Un curieux mémorandum adressé au Président de la République Paul Biya écrit par certaines « élites » du « Grand Mbam » qui regroupe les Départements du Mbam et Inoubou et Mbam et Kim, signé par un certain Symphorien Mouzoko Yakana, porte-parole du « Mouvement Mbam/Région », jusque-là peu connu ou inconnu du public est récemment apparu dans l’espace public. Dans ce document, l’auteur ou les auteurs affirment notamment que les ressortissants du Mbam sont déçus du fait de leur marginalisation et même humiliation par l’actuel Chef de l’Etat pour qui ils votent pourtant massivement depuis son accession au pouvoir en 1982.
Le document fait également état des problèmes de développement, en l’occurrence le déficit en infrastructures dans le « Grand Mbam.» Dans ce mémorandum, il est également demandé au Président Biya, de nommer davantage de Mbamois aux postes de responsabilité au sein de l’Etat. Plusieurs autres conditions à remplir lui sont par ailleurs fixés, s’il veut encore bénéficier du soutien des ressortissants de cette partie du Cameroun lors de la prochaine élection présidentielle de 2025. En réaction à ce qu’ils appellent « prétendu » ou « pseudo » mémorandum, dans une mise au point écrite publiée le 30 juillet 2024, des élites, élus , chefs traditionnels et forces vives des départements du Mbam et Inoubou et Mbam et Kim »démentent et rejettent « avec force », les « allégations » contenues dans ce document Quoi qu’il soit, il convient cependant de relever que des ressortissants du Grand Mbam,ne sont pas les seuls à avoir adressé un mémorandum au Président de la République dans lequel ils exposent les problèmes de développement de leur localité.
On a en effet déjà eu dans le même rayon géographique, les mémorandums ou memoranda, du Département du Mfoundi, de l’ensemble de la région du Centre, et ailleurs on a connu les mémorandums du Grand-Nord, de la région de l’Adamaoua, ou encore de la région de l’Est.bGénéralement, ces formes de pétitions mettent en exergue le manque des infrastructures essentielles au développement de leurs localités, et réclament plus de représentations des leurs dans les hautes sphères de gestion de l’Etat.

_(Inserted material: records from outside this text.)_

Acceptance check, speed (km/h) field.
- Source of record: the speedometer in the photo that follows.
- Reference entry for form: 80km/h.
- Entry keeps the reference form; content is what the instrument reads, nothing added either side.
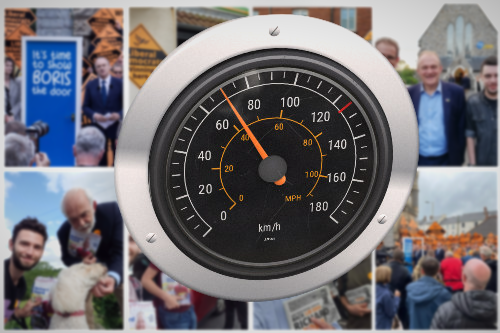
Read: 70km/h
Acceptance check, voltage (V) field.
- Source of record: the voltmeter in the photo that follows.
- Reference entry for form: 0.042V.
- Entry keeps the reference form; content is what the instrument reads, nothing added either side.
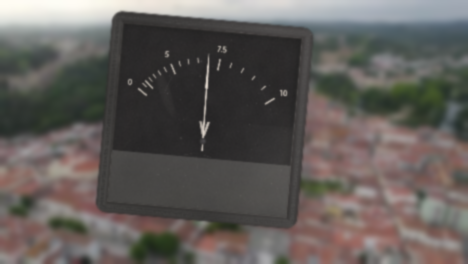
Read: 7V
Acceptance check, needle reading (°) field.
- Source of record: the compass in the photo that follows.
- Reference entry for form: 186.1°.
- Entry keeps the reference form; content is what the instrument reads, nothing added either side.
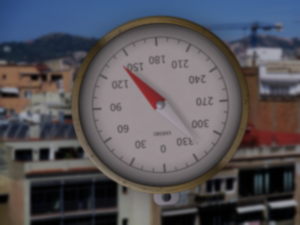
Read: 140°
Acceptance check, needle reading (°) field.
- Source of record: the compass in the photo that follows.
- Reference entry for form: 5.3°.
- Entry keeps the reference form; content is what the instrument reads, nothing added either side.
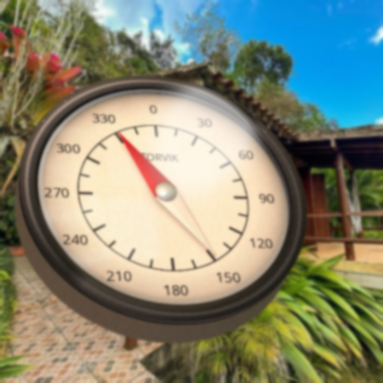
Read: 330°
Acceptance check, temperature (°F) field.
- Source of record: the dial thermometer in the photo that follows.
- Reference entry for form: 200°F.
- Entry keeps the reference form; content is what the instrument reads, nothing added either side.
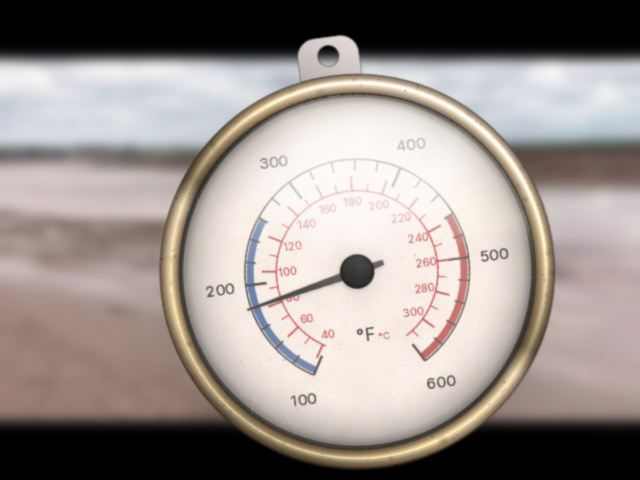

A la fin, on se demande bien souvent, si ce n’est pas ce dernier aspect mentionné, qui est la véritable source de motivation des rédacteurs des mémorandums, dont la plupart, en tout cas, tel qu’il est souvent présenté à l’opinion, préfèrent rester anonymes. Une telle situation trahit les ambitions égoïstes de certains qui cherchent à utiliser les difficultés du quotidien des populations, généralement en grand nombre de leur région, pour leur positionnement personnel dans un système politique fortement gangrené par le clientélisme.
Certains co-rédacteurs ou porte-paroles de mémorandum, ont par exemple ensuite été nommés à des postes ministériels, sans pouvoir pour autant apporter le développement souhaité à leur région, ou le bien être attendu à la plupart des membres de leur communauté d’origine ; cela aussi parce que, toute personne qui occupe une fonction publique dans un Etat, est d’abord au service de l’ensemble des populations du pays et non de sa seule région ou communauté d’origine. Bien que la gestion du pouvoir au Cameroun, soit dans les faits hautement centralisée, on se demande bien pourquoi, les auteurs des mémorandums n’interpellent pas généralement, leurs élus : conseillers municipaux et régionaux, maires, députés ou sénateurs sur la situation de leur localité, à défaut de leur faire porter à découvert et non en cachette, et donc d’assumer pleinement le contenu de leurs écrits avec toute la légitimité de représentants élus de la population dont ces derniers disposent ?
Par ailleurs, dans un contexte démocratique, pourquoi ne pas utiliser son bulletin de vote, pour sanctionner celui ou ceux qui, appelés à résoudre les problèmes de la contrée ne l’a, ou ne l’ont pas fait, ou plus largement, proposer un projet ou programme alternatif à l’occasion des élections ? Depuis 1992, des élections de diverses natures sont organisées au Cameroun dans un intervalle régulier compris entre cinq (05) et sept(07) ans. Au finish les mémorandums comme ceux du Grand Mbam au Cameroun, bien que regorgeant des éléments pertinents dans le fond, sont en réalité des outils de chantages politiques à des fins prébendiers, pour certaines élites politico-administratives, ou pour ceux qui aspirent à le devenir, tout cela au détriment du groupe au compte duquel, ils prétendent vouloir défendre les intérêts.